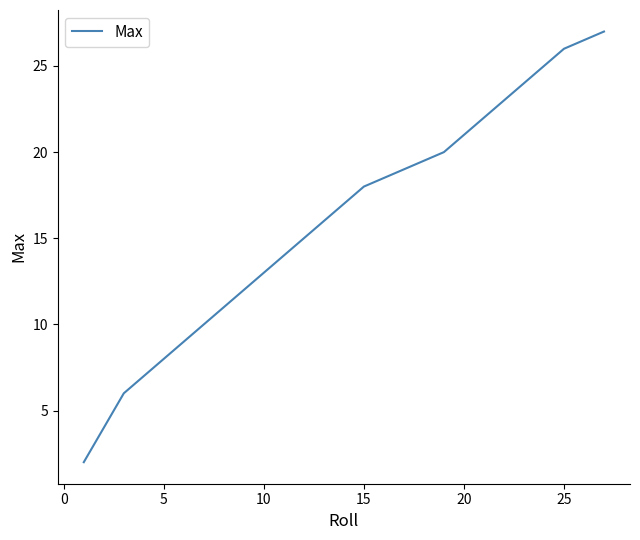

What is the average value?

17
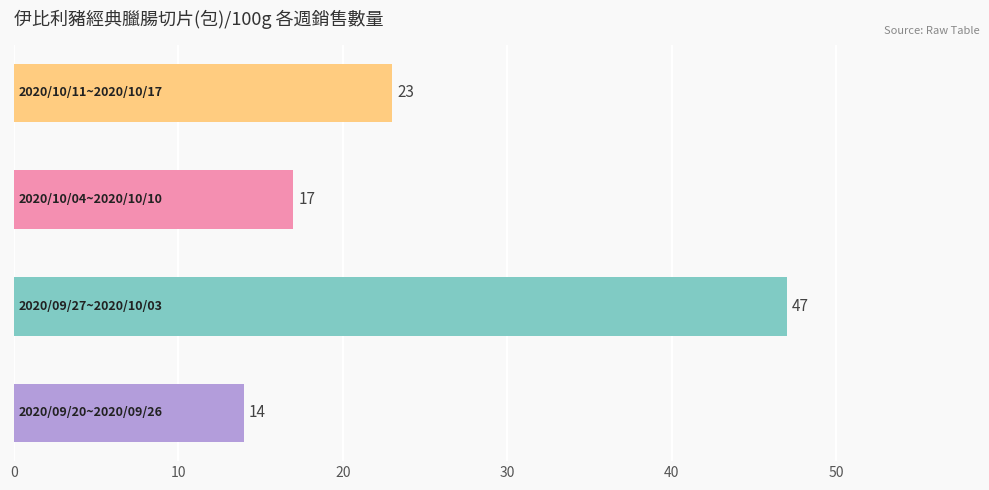

What is the difference between the second highest and minimum values?

9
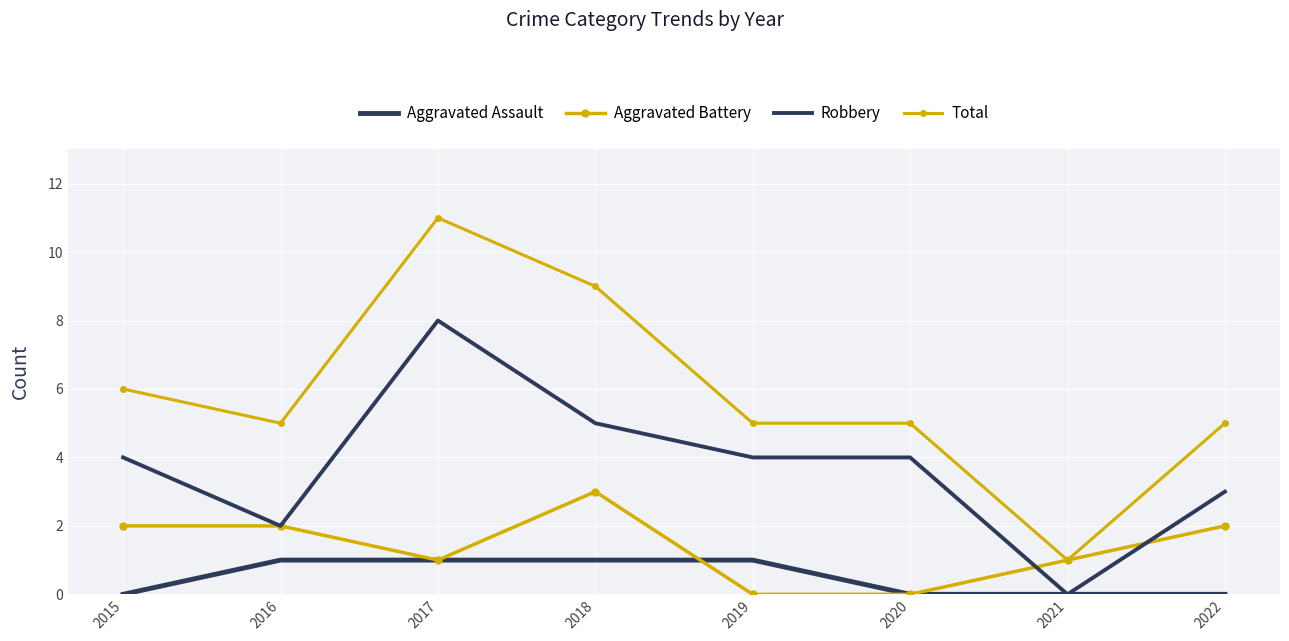

What is the spread (max minus min) of values at 2016?

4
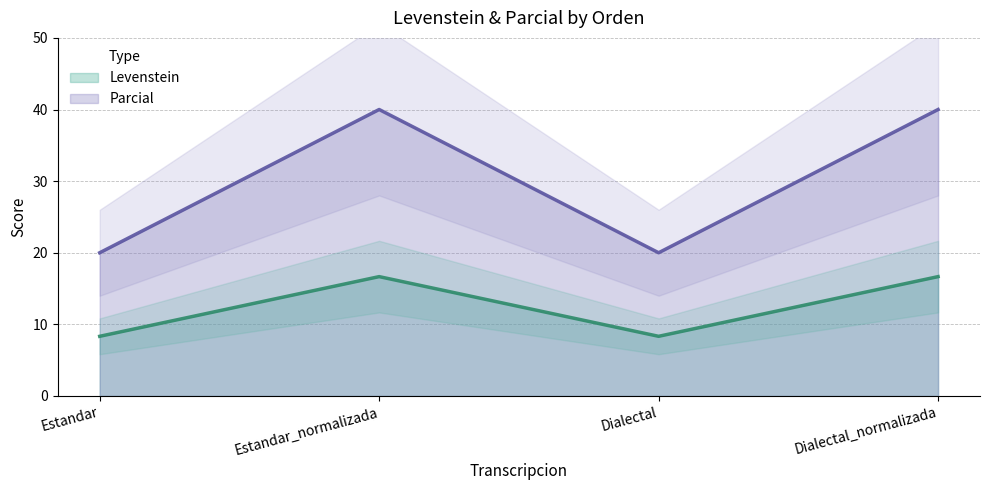

True or false: Parcial has more than 1 points higher than both neighbors.

False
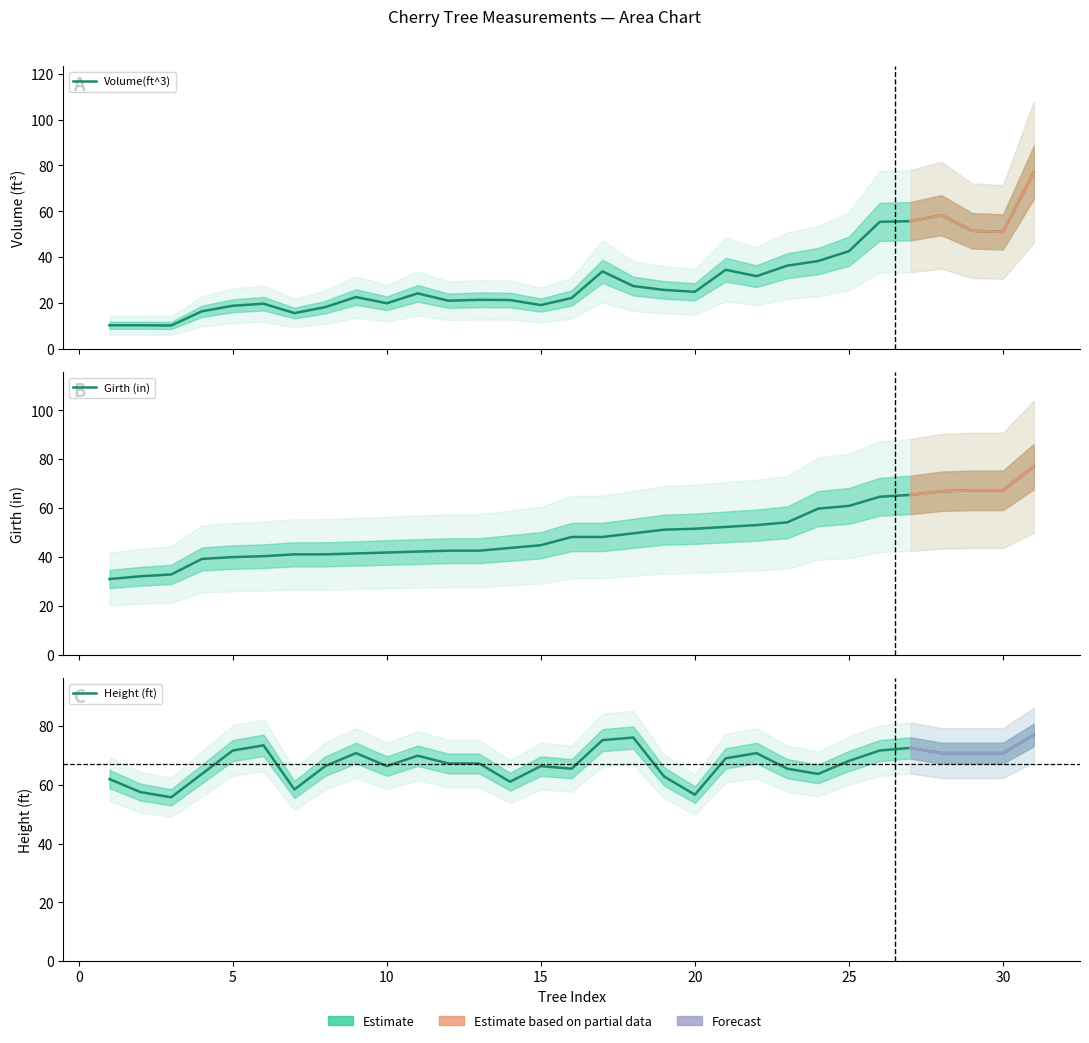

Rank the series by their maximum value, from highest to lowest.

Volume(ft^3), Girth (in), Height (ft)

┄┄┄┄┄┄┄┄┄┄┄┄┄┄┄┄┄┄┄┄

* [Work request]
Identify every line in the entries above that contains the string "highest", and copy each of those lines in full.

* [Result below]
What is the difference between the second highest and minimum values?
Rank the series by their maximum value, from highest to lowest.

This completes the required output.